Document excerpt:
[PyCUDA] Two-step gpu to gpu transfer

Discussion:

Baskaran Sankaran

2015-11-11 06:46:38 UTC

Hi all,

I am looking for a solution for exchanging some tensors between two gpus,
that do not have P2P enabled. Assuming two GPUs on the same node, I guess I
have to do it in two steps; first copy to host memory from GPU (gpu-0) and
then copy from host memory to the other GPU (gpu-1). However it is not
exactly clear to me as to how I can go about this.

Any help is appreciated.

Thanks
- Baskaran

Andreas Kloeckner

2015-11-11 07:40:41 UTC

Permalink

Post by Baskaran Sankaran
Hi all,
I am looking for a solution for exchanging some tensors between two gpus,
that do not have P2P enabled. Assuming two GPUs on the same node, I guess I
have to do it in two steps; first copy to host memory from GPU (gpu-0) and
then copy from host memory to the other GPU (gpu-1). However it is not
exactly clear to me as to how I can go about this.

(1) Allocate memory on host
(2) memcpy(host mem, gpu0_mem)
(3) memcpy(gpu1_mem, host_mem)
(4) (Optionally) free host mem

Not sure what you're asking...

Andreas

Baskaran Sankaran

2015-11-17 20:08:10 UTC

Permalink

@Lev, thanks for the tip; I will look into it.

In the meanwhile, I am running into some speed issues. I notice that it
slows down progressively almost by a factor of 0.5, in just 7000 updates.
It starts with about 2.6 sec/ mini-batch (average speed), but after 7000
mini-batches, the time increases to 3.7 secs/ mini-batch.

I suspect that I may not be sending the host memory pointers but the actual
arrays, serialized by zmq's send_pyobj (see below in the code). Could
someone confirm whether I am doing it correctly? Should I just be sending/
receiving host memory pointers?

Also, is it correct that host memory pointers don't change throughout the
training; I do pagelocked_zeros_like first and then just copy to the same
memory through memcpy_dtoh_async. In this case, I thought that I don't have
to send/ receive the tr_params_host_list/ tr_params_host_other_list
everytime; however that didn't work.

Here is the relevant snippets from my code:

# We need to create gpuarrays to receive values from the other gpu,
done once before training
for tr_param in itemlist(tparams):
# create empty gpuarrays to receive from other gpu
tr_param_other = theano.shared(tr_param.get_value() * 0.)

Source data:
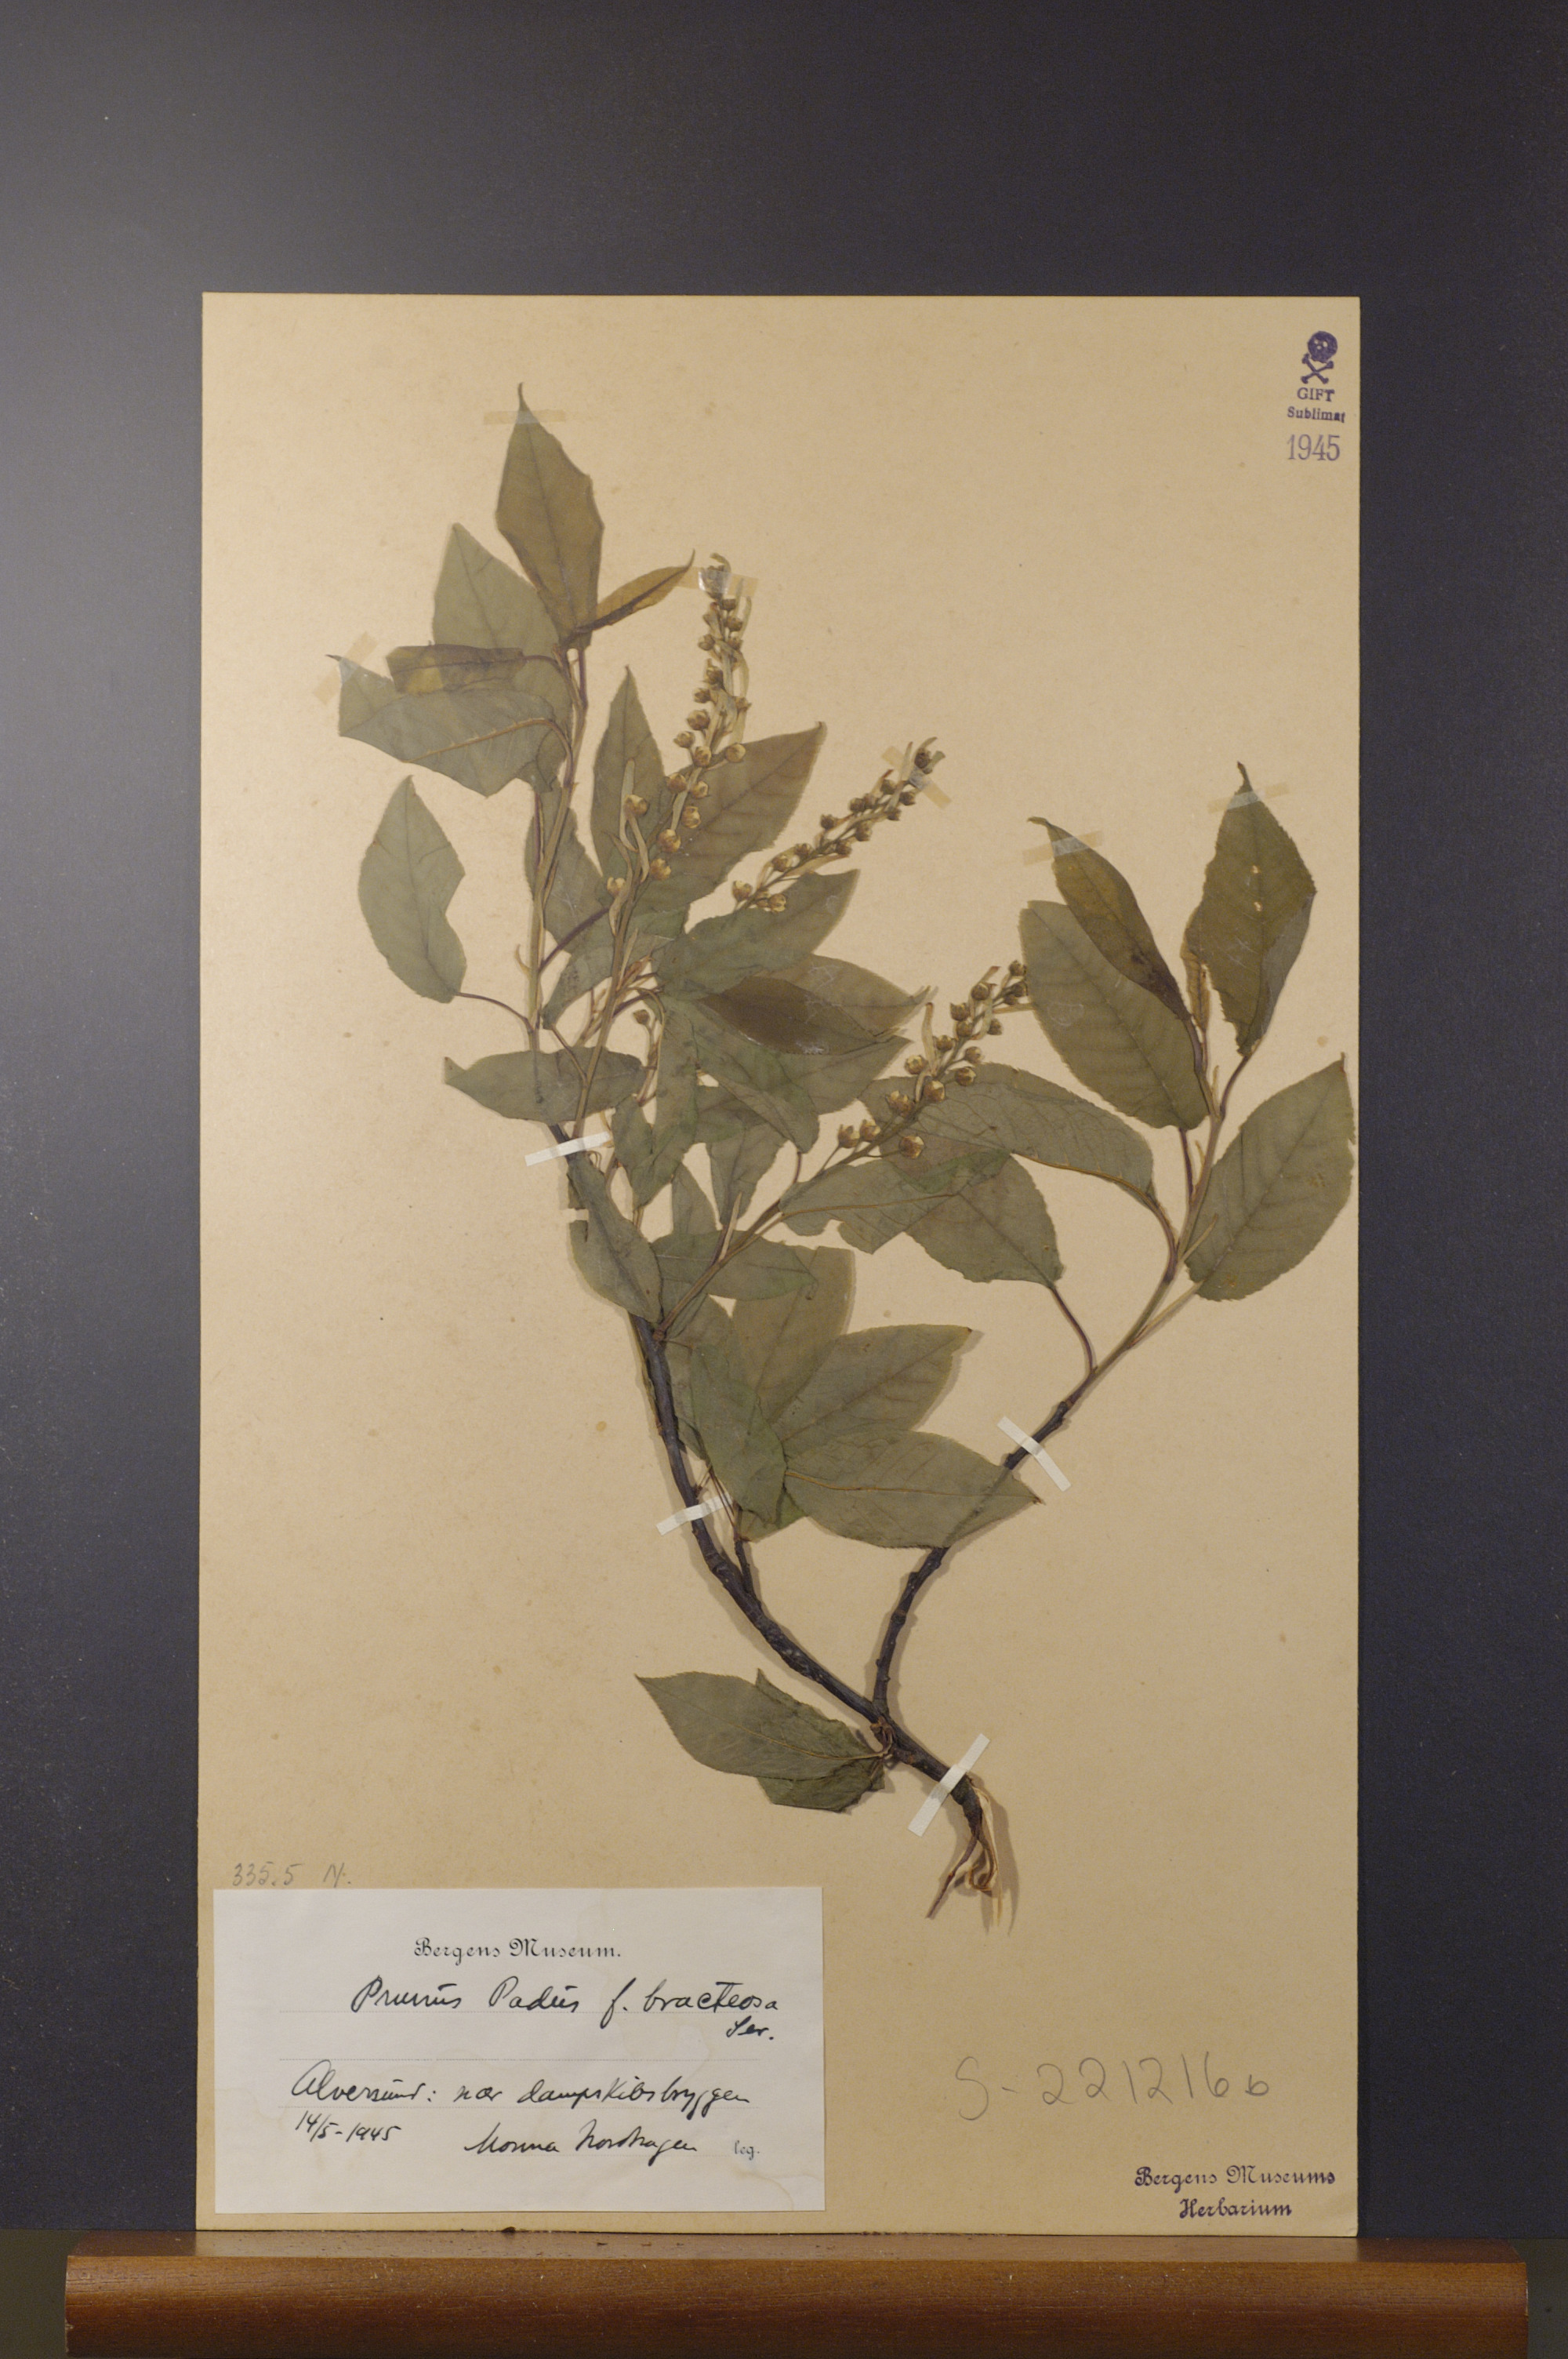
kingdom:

Written exercise:
Copy the PyCUDA thread again, starting at "Also, is it" and ending at "theano.shared(tr_param.get_value() * 0.)", and swap "pagelocked_zeros_like" for "pagelocked_empty_like".

Finished exercise:
Also, is it correct that host memory pointers don't change throughout the
training; I do pagelocked_empty_like first and then just copy to the same
memory through memcpy_dtoh_async. In this case, I thought that I don't have
to send/ receive the tr_params_host_list/ tr_params_host_other_list
everytime; however that didn't work.

Here is the relevant snippets from my code:

# We need to create gpuarrays to receive values from the other gpu,
done once before training
for tr_param in itemlist(tparams):
# create empty gpuarrays to receive from other gpu
tr_param_other = theano.shared(tr_param.get_value() * 0.)